TASK OBJECTIVE ->
Would you please copy out each entry exactly?

EXTRACTED MATERIAL ->
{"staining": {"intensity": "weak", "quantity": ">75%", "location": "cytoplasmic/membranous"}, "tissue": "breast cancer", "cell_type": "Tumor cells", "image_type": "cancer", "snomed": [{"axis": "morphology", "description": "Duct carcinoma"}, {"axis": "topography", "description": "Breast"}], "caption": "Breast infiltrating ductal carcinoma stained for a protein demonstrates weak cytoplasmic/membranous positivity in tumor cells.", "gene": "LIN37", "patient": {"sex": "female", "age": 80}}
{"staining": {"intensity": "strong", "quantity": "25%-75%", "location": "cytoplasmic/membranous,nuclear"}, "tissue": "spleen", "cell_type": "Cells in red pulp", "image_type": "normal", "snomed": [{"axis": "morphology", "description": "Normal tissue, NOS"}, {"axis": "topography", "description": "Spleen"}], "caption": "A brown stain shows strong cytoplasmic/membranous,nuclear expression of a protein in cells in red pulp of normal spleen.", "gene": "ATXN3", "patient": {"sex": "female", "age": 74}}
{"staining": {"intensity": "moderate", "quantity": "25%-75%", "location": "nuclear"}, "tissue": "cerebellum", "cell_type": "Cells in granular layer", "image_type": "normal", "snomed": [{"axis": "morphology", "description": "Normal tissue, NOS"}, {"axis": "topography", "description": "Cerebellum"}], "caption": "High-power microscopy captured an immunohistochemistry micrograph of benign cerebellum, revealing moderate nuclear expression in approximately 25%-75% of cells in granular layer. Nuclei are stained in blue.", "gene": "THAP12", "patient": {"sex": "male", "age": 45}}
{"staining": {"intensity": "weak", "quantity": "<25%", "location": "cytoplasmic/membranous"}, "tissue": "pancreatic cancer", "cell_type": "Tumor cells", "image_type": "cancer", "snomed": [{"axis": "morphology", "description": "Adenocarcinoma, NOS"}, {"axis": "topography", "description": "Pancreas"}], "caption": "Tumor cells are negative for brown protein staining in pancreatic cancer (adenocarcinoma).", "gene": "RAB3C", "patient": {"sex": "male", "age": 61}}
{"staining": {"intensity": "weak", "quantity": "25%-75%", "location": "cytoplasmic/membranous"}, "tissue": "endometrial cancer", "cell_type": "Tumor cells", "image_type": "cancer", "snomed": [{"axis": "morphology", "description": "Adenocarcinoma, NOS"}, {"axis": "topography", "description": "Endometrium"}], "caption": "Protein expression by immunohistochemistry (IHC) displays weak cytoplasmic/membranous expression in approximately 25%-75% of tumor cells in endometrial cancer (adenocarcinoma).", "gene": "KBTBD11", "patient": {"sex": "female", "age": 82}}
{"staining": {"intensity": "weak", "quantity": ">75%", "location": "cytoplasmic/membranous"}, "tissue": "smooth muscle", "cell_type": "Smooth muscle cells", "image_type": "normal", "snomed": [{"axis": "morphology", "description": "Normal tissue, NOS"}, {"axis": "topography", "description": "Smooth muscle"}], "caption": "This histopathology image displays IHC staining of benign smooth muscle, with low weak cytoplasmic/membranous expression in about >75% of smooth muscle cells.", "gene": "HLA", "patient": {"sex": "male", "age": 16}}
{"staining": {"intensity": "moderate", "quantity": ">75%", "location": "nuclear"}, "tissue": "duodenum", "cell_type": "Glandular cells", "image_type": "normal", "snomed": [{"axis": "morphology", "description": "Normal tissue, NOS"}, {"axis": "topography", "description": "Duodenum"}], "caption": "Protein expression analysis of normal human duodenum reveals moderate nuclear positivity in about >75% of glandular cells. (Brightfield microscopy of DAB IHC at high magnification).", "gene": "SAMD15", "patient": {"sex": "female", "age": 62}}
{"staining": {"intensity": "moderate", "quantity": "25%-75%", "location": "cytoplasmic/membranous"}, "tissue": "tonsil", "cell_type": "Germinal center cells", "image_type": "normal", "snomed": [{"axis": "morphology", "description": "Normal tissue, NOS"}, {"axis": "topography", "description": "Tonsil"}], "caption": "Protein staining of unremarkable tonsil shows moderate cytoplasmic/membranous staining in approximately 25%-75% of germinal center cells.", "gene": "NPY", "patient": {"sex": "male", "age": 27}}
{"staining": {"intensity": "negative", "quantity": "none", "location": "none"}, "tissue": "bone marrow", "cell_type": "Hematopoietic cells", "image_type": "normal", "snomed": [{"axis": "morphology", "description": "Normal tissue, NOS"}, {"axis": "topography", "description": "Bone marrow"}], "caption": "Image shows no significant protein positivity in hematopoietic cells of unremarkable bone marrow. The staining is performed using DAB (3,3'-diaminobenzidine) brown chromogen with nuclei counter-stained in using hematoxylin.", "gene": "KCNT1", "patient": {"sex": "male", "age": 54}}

RESULT BELOW ->
{"staining": {"intensity": "weak", "quantity": ">75%", "location": "cytoplasmic/membranous"}, "tissue": "breast cancer", "cell_type": "Tumor cells", "image_type": "cancer", "snomed": [{"axis": "morphology", "description": "Duct carcinoma"}, {"axis": "topography", "description": "Breast"}], "caption": "Breast infiltrating ductal carcinoma stained for a protein demonstrates weak cytoplasmic/membranous positivity in tumor cells.", "gene": "LIN37", "patient": {"sex": "female", "age": 80}}
{"staining": {"intensity": "strong", "quantity": "25%-75%", "location": "cytoplasmic/membranous,nuclear"}, "tissue": "spleen", "cell_type": "Cells in red pulp", "image_type": "normal", "snomed": [{"axis": "morphology", "description": "Normal tissue, NOS"}, {"axis": "topography", "description": "Spleen"}], "caption": "A brown stain shows strong cytoplasmic/membranous,nuclear expression of a protein in cells in red pulp of normal spleen.", "gene": "ATXN3", "patient": {"sex": "female", "age": 74}}
{"staining": {"intensity": "moderate", "quantity": "25%-75%", "location": "nuclear"}, "tissue": "cerebellum", "cell_type": "Cells in granular layer", "image_type": "normal", "snomed": [{"axis": "morphology", "description": "Normal tissue, NOS"}, {"axis": "topography", "description": "Cerebellum"}], "caption": "High-power microscopy captured an immunohistochemistry micrograph of benign cerebellum, revealing moderate nuclear expression in approximately 25%-75% of cells in granular layer. Nuclei are stained in blue.", "gene": "THAP12", "patient": {"sex": "male", "age": 45}}
{"staining": {"intensity": "weak", "quantity": "<25%", "location": "cytoplasmic/membranous"}, "tissue": "pancreatic cancer", "cell_type": "Tumor cells", "image_type": "cancer", "snomed": [{"axis": "morphology", "description": "Adenocarcinoma, NOS"}, {"axis": "topography", "description": "Pancreas"}], "caption": "Tumor cells are negative for brown protein staining in pancreatic cancer (adenocarcinoma).", "gene": "RAB3C", "patient": {"sex": "male", "age": 61}}
{"staining": {"intensity": "weak", "quantity": "25%-75%", "location": "cytoplasmic/membranous"}, "tissue": "endometrial cancer", "cell_type": "Tumor cells", "image_type": "cancer", "snomed": [{"axis": "morphology", "description": "Adenocarcinoma, NOS"}, {"axis": "topography", "description": "Endometrium"}], "caption": "Protein expression by immunohistochemistry (IHC) displays weak cytoplasmic/membranous expression in approximately 25%-75% of tumor cells in endometrial cancer (adenocarcinoma).", "gene": "KBTBD11", "patient": {"sex": "female", "age": 82}}
{"staining": {"intensity": "weak", "quantity": ">75%", "location": "cytoplasmic/membranous"}, "tissue": "smooth muscle", "cell_type": "Smooth muscle cells", "image_type": "normal", "snomed": [{"axis": "morphology", "description": "Normal tissue, NOS"}, {"axis": "topography", "description": "Smooth muscle"}], "caption": "This histopathology image displays IHC staining of benign smooth muscle, with low weak cytoplasmic/membranous expression in about >75% of smooth muscle cells.", "gene": "HLA", "patient": {"sex": "male", "age": 16}}
{"staining": {"intensity": "moderate", "quantity": ">75%", "location": "nuclear"}, "tissue": "duodenum", "cell_type": "Glandular cells", "image_type": "normal", "snomed": [{"axis": "morphology", "description": "Normal tissue, NOS"}, {"axis": "topography", "description": "Duodenum"}], "caption": "Protein expression analysis of normal human duodenum reveals moderate nuclear positivity in about >75% of glandular cells. (Brightfield microscopy of DAB IHC at high magnification).", "gene": "SAMD15", "patient": {"sex": "female", "age": 62}}
{"staining": {"intensity": "moderate", "quantity": "25%-75%", "location": "cytoplasmic/membranous"}, "tissue": "tonsil", "cell_type": "Germinal center cells", "image_type": "normal", "snomed": [{"axis": "morphology", "description": "Normal tissue, NOS"}, {"axis": "topography", "description": "Tonsil"}], "caption": "Protein staining of unremarkable tonsil shows moderate cytoplasmic/membranous staining in approximately 25%-75% of germinal center cells.", "gene": "NPY", "patient": {"sex": "male", "age": 27}}
{"staining": {"intensity": "negative", "quantity": "none", "location": "none"}, "tissue": "bone marrow", "cell_type": "Hematopoietic cells", "image_type": "normal", "snomed": [{"axis": "morphology", "description": "Normal tissue, NOS"}, {"axis": "topography", "description": "Bone marrow"}], "caption": "Image shows no significant protein positivity in hematopoietic cells of unremarkable bone marrow. The staining is performed using DAB (3,3'-diaminobenzidine) brown chromogen with nuclei counter-stained in using hematoxylin.", "gene": "KCNT1", "patient": {"sex": "male", "age": 54}}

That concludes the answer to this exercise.